- Information supplied:
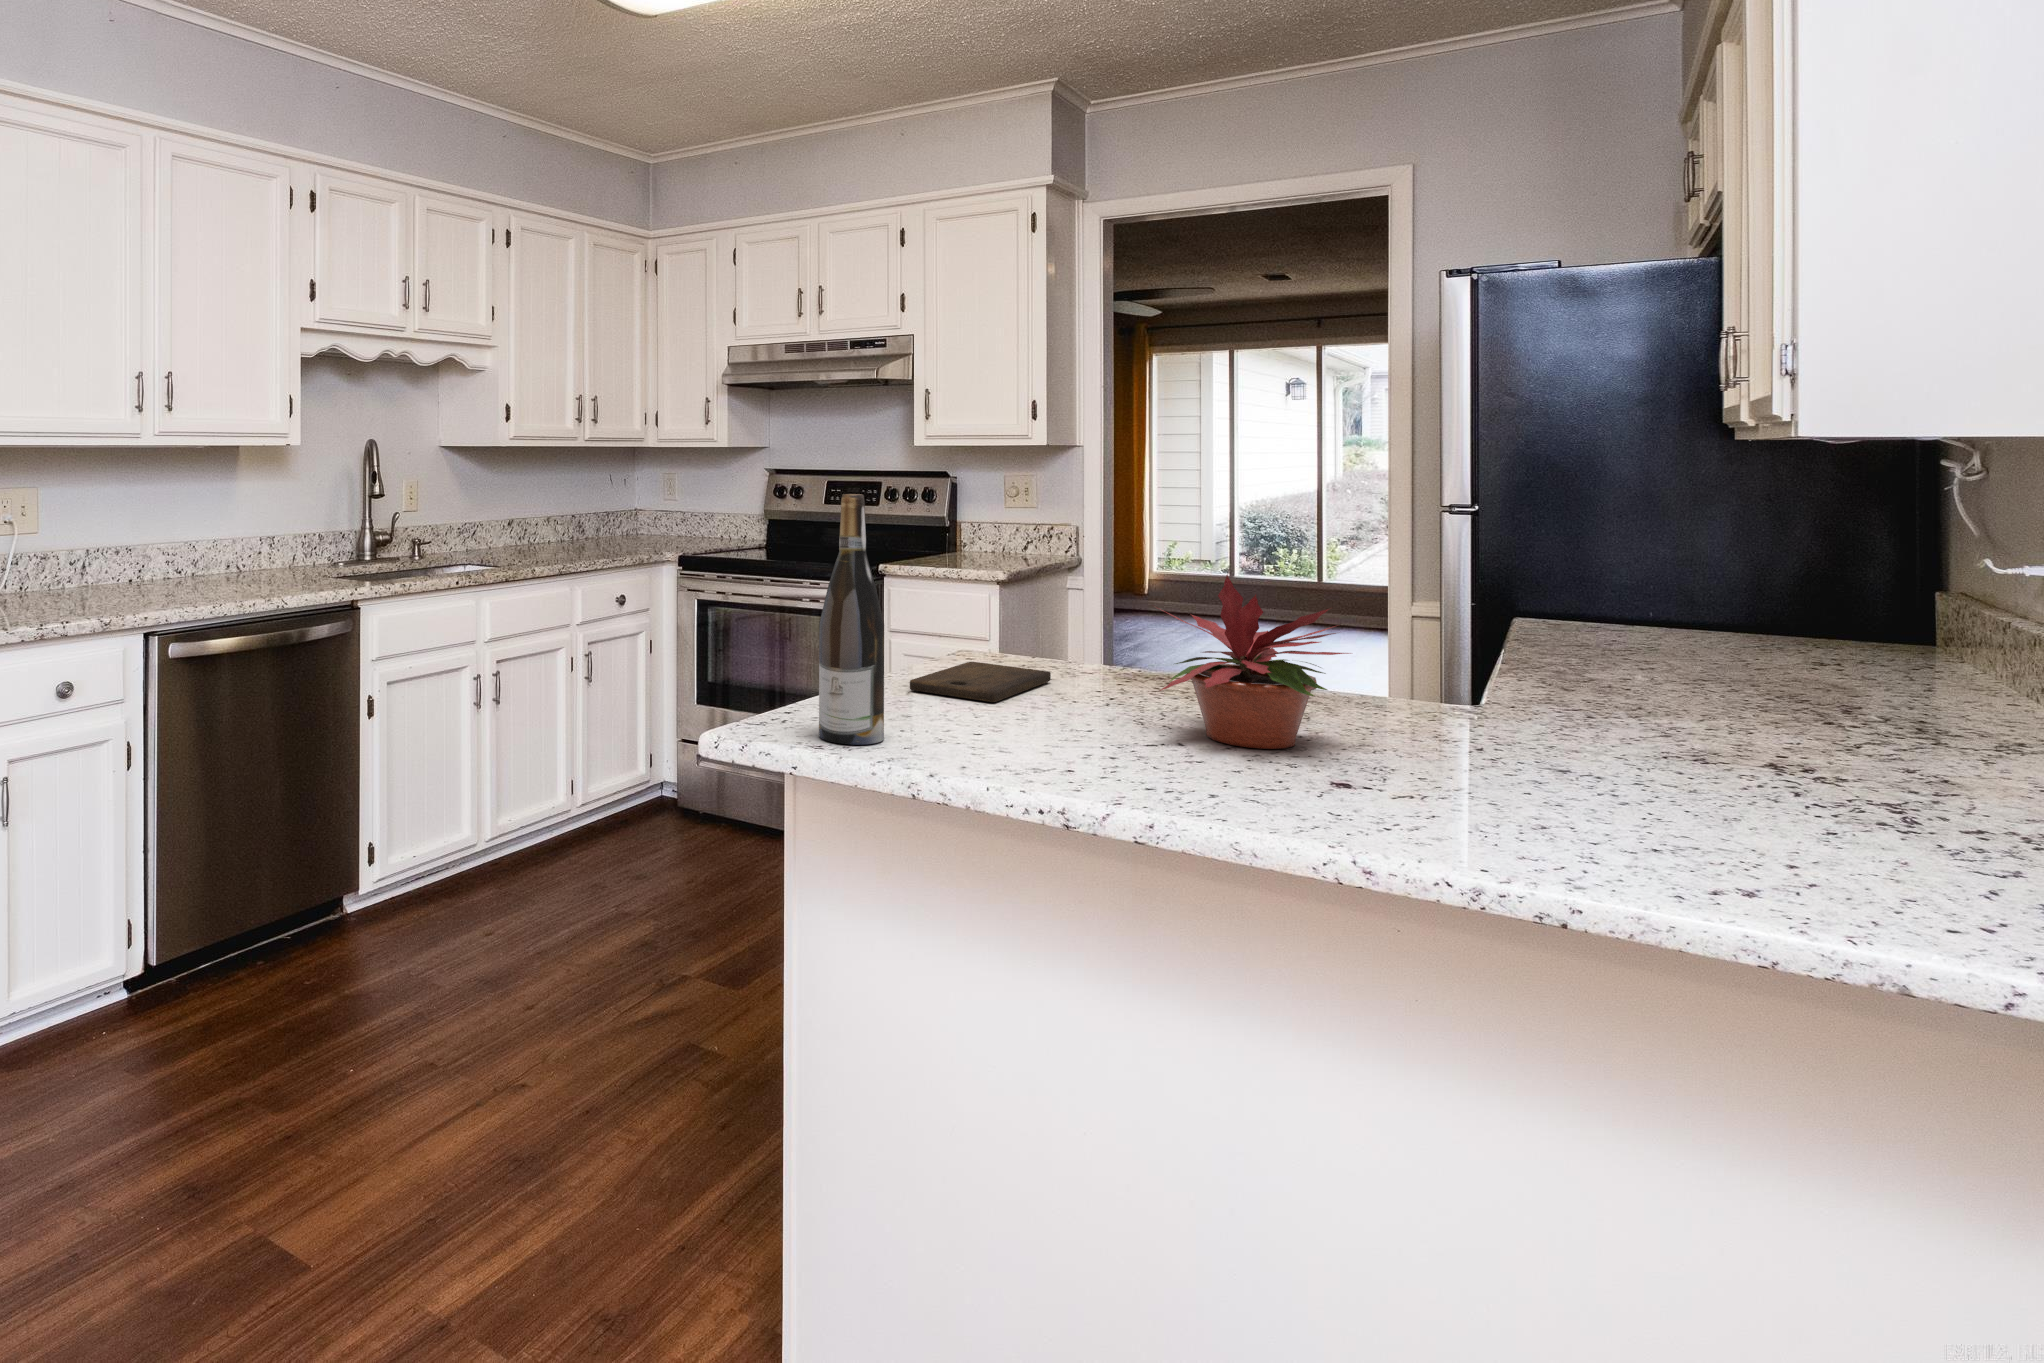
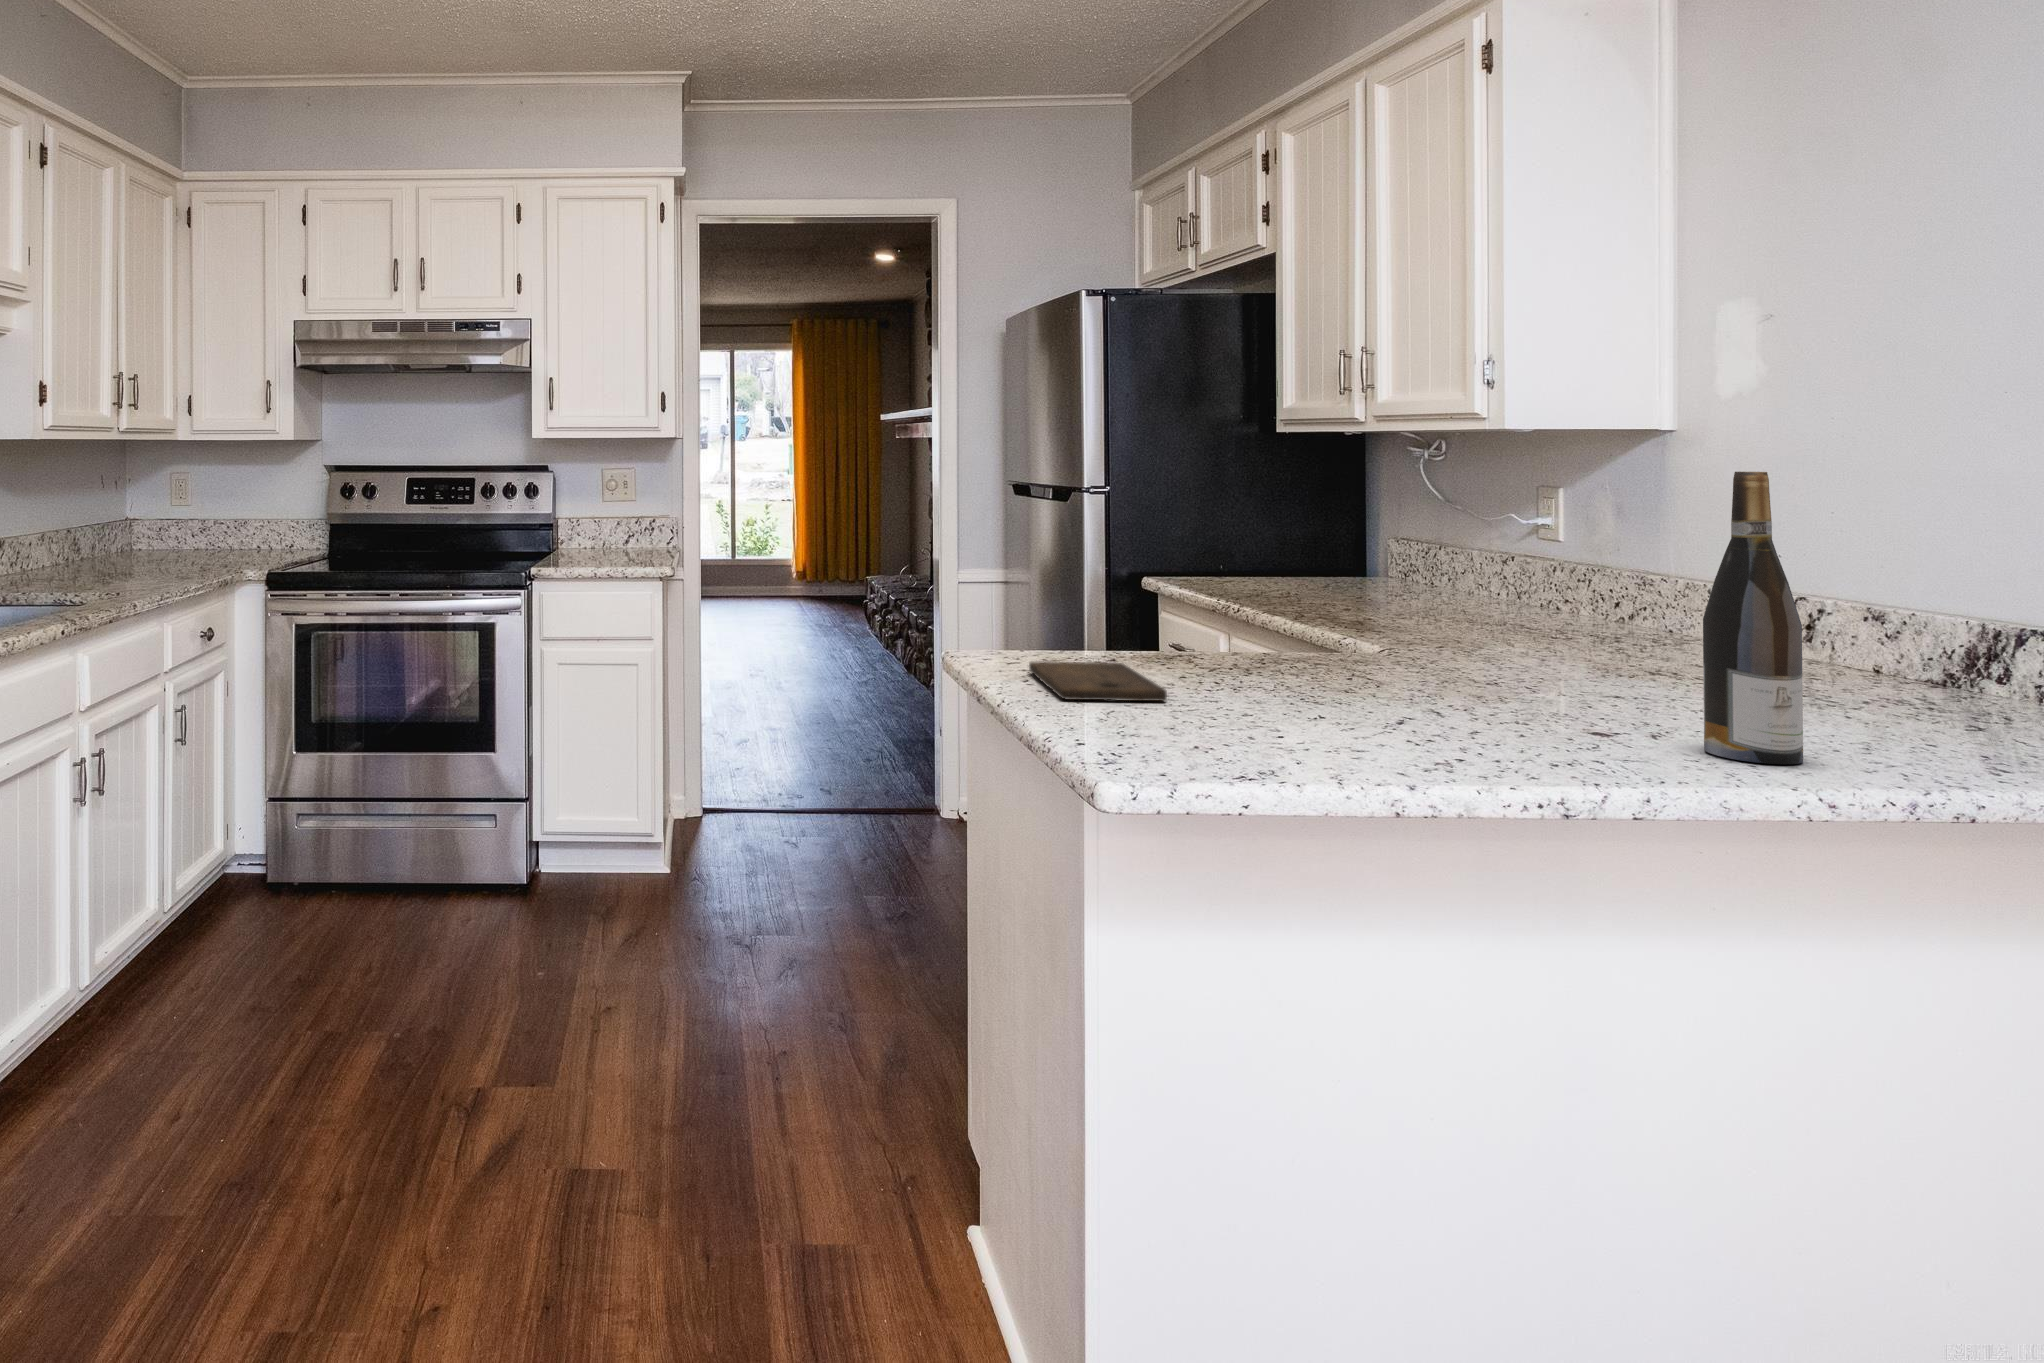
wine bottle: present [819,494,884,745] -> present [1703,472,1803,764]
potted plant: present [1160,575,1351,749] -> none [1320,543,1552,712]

* * *

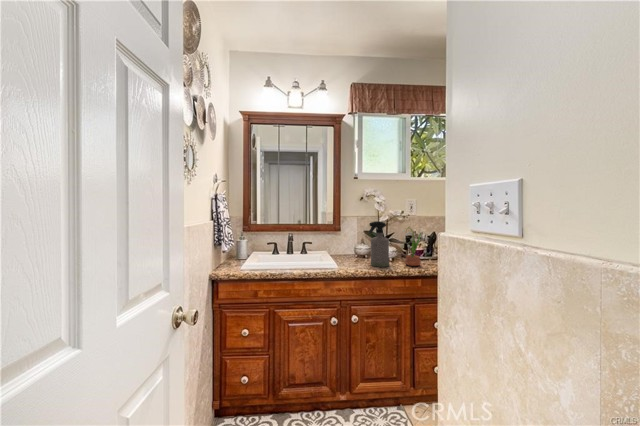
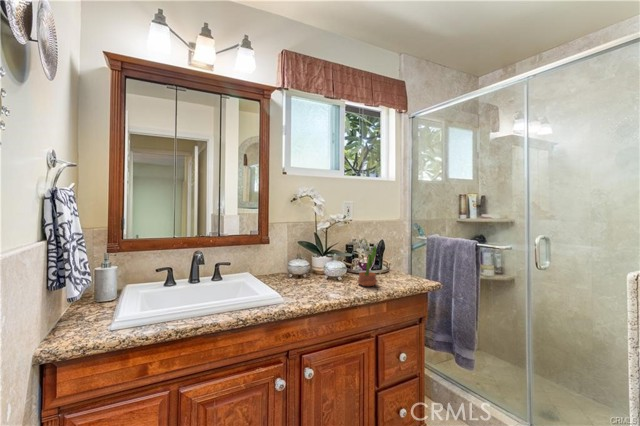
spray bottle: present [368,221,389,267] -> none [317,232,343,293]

---

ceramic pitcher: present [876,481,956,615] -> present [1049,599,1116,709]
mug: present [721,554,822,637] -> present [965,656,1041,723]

- Exercise objective:
Find the word "none" in the data and show each line that holds it.

- Task answer:
potted plant: present [1160,575,1351,749] -> none [1320,543,1552,712]
spray bottle: present [368,221,389,267] -> none [317,232,343,293]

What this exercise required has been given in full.